Cataracts and skin lesions may also develop, as well as damage to the heart and nervous system.

Please contact a doctor or medical professional immediately if you have taken DNP.

Illegal sale of DNP as a diet pill

The sale of DNP for human consumption is illegal. 

DNP is a yellow powder, usually made into tablet or capsule form. The pills may be sold online, on social media, in a food supplement shop, or by people at the gym. 

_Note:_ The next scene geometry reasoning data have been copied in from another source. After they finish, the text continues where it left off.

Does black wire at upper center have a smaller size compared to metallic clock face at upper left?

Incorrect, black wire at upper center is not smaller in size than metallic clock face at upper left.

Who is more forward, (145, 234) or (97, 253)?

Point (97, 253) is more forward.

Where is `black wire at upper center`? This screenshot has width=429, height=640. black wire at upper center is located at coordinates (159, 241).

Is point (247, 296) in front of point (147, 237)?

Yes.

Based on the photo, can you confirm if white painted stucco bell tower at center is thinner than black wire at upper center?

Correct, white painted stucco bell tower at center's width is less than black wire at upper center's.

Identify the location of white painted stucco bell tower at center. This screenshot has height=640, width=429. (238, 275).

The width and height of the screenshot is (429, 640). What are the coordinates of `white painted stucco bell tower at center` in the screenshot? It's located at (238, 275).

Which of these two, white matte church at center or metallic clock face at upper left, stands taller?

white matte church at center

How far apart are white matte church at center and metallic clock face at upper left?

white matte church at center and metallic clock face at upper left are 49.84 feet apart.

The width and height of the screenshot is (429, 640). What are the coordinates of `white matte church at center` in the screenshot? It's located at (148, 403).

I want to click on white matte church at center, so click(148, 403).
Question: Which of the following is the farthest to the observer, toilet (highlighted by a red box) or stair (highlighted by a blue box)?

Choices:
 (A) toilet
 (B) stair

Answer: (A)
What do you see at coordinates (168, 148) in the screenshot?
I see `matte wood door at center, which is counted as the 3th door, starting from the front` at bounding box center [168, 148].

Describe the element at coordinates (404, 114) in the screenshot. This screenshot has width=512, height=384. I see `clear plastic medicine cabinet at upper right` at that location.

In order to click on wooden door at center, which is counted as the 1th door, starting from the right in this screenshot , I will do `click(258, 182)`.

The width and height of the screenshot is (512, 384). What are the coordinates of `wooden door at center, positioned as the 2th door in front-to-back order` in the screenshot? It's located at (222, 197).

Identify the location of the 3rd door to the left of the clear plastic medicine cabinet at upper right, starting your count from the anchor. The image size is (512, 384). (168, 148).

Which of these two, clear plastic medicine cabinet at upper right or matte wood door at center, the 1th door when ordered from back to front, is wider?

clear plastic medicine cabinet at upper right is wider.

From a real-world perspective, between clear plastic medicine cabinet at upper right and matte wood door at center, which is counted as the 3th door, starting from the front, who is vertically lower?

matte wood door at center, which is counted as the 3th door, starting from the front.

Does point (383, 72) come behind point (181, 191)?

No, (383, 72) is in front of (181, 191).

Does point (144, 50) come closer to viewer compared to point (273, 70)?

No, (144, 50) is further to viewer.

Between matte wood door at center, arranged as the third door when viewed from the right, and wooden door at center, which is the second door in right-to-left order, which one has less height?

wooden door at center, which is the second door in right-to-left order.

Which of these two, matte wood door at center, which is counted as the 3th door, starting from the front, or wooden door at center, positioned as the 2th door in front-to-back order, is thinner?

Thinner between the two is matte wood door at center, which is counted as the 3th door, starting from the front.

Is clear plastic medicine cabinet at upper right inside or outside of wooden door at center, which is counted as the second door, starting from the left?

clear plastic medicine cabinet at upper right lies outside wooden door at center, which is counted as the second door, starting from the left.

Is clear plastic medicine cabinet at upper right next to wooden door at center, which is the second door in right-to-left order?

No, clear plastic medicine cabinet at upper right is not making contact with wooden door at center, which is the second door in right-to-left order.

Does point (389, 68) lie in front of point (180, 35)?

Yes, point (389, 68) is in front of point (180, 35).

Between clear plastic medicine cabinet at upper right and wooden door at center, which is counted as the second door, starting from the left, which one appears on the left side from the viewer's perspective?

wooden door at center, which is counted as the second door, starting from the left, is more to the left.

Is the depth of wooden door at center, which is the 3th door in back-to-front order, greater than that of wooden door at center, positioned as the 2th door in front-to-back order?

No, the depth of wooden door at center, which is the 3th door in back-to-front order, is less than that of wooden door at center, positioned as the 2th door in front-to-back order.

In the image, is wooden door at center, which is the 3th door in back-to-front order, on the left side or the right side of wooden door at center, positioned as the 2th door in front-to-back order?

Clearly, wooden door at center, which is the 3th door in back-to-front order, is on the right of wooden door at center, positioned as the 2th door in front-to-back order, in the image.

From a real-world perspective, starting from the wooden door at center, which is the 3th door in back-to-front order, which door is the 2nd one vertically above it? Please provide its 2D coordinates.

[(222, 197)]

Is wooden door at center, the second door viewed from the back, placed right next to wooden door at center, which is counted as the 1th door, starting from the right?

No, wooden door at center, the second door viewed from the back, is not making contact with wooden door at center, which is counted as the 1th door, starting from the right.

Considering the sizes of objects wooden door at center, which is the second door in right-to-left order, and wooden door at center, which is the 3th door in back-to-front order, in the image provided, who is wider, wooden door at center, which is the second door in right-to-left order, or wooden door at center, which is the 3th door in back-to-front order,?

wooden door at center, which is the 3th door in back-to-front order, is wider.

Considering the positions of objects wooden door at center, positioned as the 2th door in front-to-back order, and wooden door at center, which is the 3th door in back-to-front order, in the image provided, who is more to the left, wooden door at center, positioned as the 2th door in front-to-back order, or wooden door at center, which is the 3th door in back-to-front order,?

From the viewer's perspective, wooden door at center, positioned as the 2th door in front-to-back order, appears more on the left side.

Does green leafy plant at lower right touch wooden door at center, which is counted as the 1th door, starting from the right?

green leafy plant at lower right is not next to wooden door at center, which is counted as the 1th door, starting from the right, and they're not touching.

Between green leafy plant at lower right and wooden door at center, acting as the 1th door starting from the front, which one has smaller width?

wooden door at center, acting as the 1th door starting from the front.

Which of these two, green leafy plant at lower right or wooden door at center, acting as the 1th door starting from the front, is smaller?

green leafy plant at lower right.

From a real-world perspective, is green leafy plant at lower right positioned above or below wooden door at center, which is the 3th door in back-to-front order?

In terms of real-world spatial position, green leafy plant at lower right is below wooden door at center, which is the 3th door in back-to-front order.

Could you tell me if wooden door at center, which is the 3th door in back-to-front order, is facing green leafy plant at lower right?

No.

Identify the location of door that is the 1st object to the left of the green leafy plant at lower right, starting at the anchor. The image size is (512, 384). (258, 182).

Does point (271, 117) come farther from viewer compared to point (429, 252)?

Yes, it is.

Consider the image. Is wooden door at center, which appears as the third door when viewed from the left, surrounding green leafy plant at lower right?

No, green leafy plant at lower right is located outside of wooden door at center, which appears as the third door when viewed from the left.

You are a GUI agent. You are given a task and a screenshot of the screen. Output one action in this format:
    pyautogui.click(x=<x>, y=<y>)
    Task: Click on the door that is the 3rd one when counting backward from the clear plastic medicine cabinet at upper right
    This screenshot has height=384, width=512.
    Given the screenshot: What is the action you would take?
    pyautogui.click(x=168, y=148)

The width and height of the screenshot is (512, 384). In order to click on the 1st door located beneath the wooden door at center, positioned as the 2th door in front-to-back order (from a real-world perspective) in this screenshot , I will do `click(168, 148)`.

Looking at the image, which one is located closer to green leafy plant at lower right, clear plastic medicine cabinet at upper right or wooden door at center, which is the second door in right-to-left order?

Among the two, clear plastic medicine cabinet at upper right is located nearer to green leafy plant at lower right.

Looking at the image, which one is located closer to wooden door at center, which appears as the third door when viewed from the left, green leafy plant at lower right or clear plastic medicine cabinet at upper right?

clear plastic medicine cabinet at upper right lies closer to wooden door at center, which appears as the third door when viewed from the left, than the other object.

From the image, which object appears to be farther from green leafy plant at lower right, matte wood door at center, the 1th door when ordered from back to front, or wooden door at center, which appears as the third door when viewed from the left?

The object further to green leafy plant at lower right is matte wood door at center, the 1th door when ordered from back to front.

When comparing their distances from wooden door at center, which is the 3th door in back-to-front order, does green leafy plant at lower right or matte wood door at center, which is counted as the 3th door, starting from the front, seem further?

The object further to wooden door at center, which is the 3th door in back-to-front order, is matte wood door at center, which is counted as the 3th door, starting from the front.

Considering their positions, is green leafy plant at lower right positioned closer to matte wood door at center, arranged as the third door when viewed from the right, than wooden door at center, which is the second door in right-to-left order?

Some people wrongly believe taking DNP will enhance their physical appearance or cause weight loss. Sellers may falsely advertise its use, despite being aware of its dangerous effects.

National Food Crime Unit

The Food Standard Agency’s National Food Crime Unit (NFCU) and its law enforcement partners take the marketing and sale of DNP for human consumption very seriously. 

Sellers of DNP have been successfully prosecuted for offences under the Food Safety Act 1990, and can potentially face more serious criminal charges. Those selling DNP may find themselves serving long prison sentences.

Report anyone selling DNP immediately to the local police, the local authority, Crimestoppers, or through the National Food Crime Unit.